A puppeteer-core powered scraper for Twitter.
npm i @lilyn/twitter-scraper
It's still in a minimal state, will add new features to it soon.
async function main() {
const browser = new CustomBrowser();
await browser.init({
headless: true,
execPath: "C:/Program Files/Google/Chrome/Application/chrome.exe"
});
const lilyn = new TwitterUser(browser, "LilynHana");
await lilyn.init();
// get profile info!
await lilyn.getProfile();
// get tweets every n scroll down
await lilyn.getTweetsbyPage(2);
// https://twitter.com/LilynHana/status/1624553417120022531
// gets every tweets until you encounter that tweet.
await lilyn.getTweetsUntilID("1624553417120022531");
// dont forget to close the browser
await browser.close()
}
$ twitter-scraper
Commands:
bin.js getProfile [at] Get the profile of the user/s.
bin.js getTweetsByPage [number-of-pages] Get the tweets of a user/s by pages.
[at]
bin.js getTweetsUntilID [at] [id] Scan every tweet until it encounters
the id. Example: getTweetsUntilID -@
LilynHana -id 9342084 -@ Soleil -id
89734
bin.js trackUser [at] [msRefresh] Tracks a user's profile and prints
when there's a tweet posted.
Options:
--version Show version number [boolean]
--path The file path of your chrome browser!
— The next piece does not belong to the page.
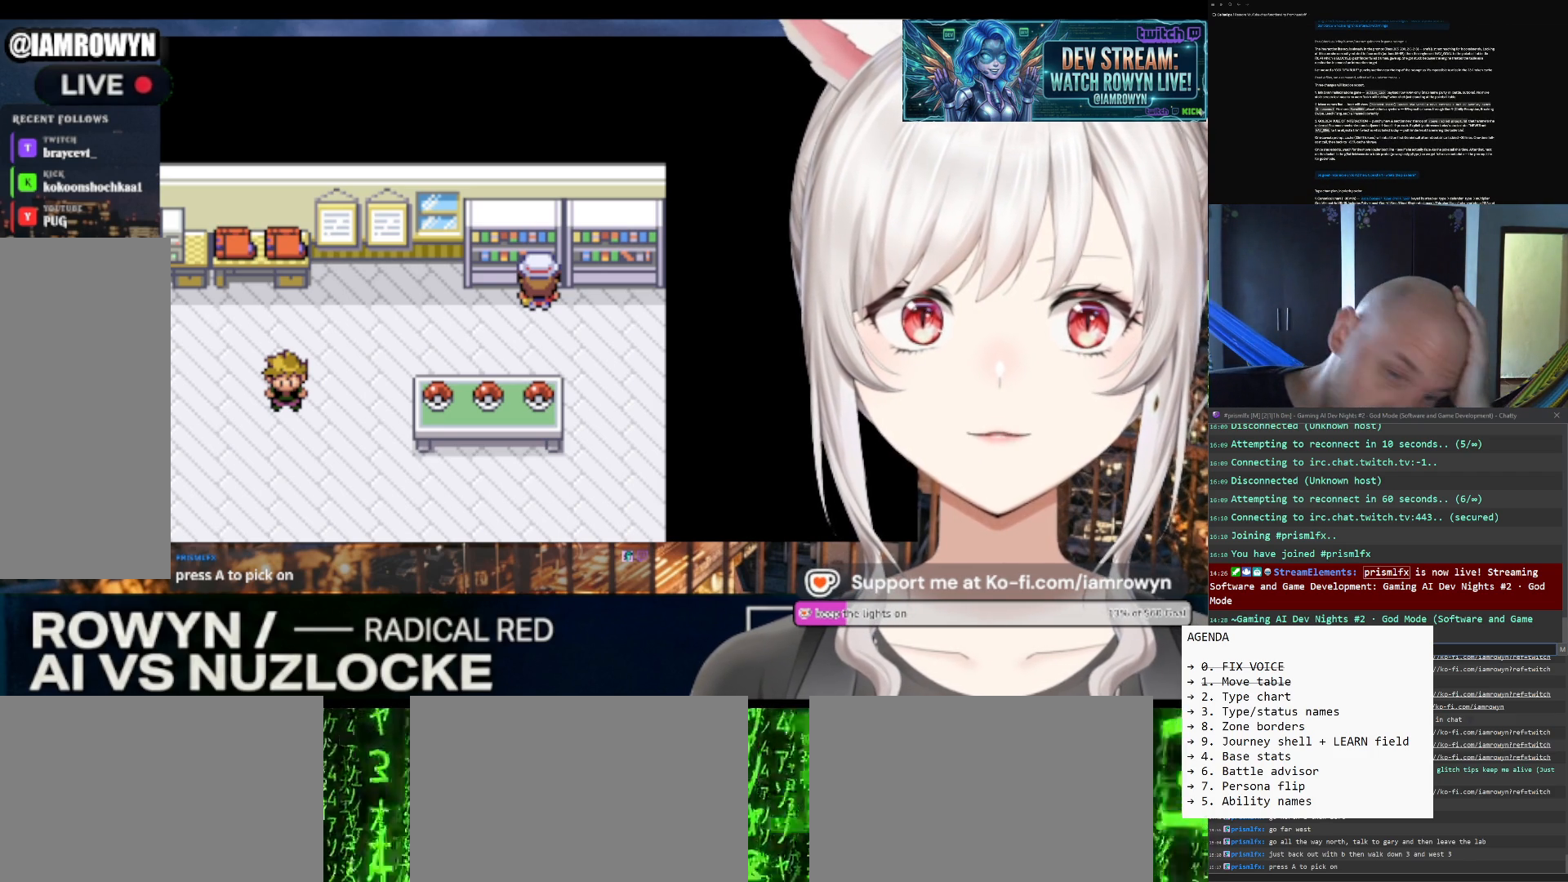
{"buttons": ["DPAD_UP"], "events": []}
[string] [default: "C:/Program Files/Google/Chrome/Application/chrome.exe"]
--filepath The file path to write the results on! Note: Needs full file
path! [string]
--headless If puppeteer would show the window it's working on.
[boolean] [default: true]
--concurrency How much tabs puppeteer opens in a run. [number] [default: 3]
--help Show help [boolean]
Not enough non-option arguments: got 0, need at least 1
Feel free to send feature requests & issues in the Issues tab.
If you want to ask me about stuff, send me a DM at Discord: realalice#5699
.
Latest Update: 1.2.0:
- Image & Video Parsing in Twitter Posts
- Live Tracking
- Check the Twitter user periodically if they posted something new!
- Major Performance Boost:
- 20s-30s~ load times to 7-8s~ load times (for 8 users)
- New cache for Puppeteer
- faster loading times of twitter.com when warmed up
- Bluebird promise handling (only available in CLI, you'd need to implement this yourself in TS)
- better concurrency
- new
concurrency
option is added to determine how many tabs puppeteer will handle in one go
- Minor bug-fixes:
- changed resolution values (for twitter scrolling to work)
1.0.0 is broken, don't download it. Go with 1.0.1.
Ctrl + Shift + V to preview markdown in VSCode. Not related but.. I need a reminder here.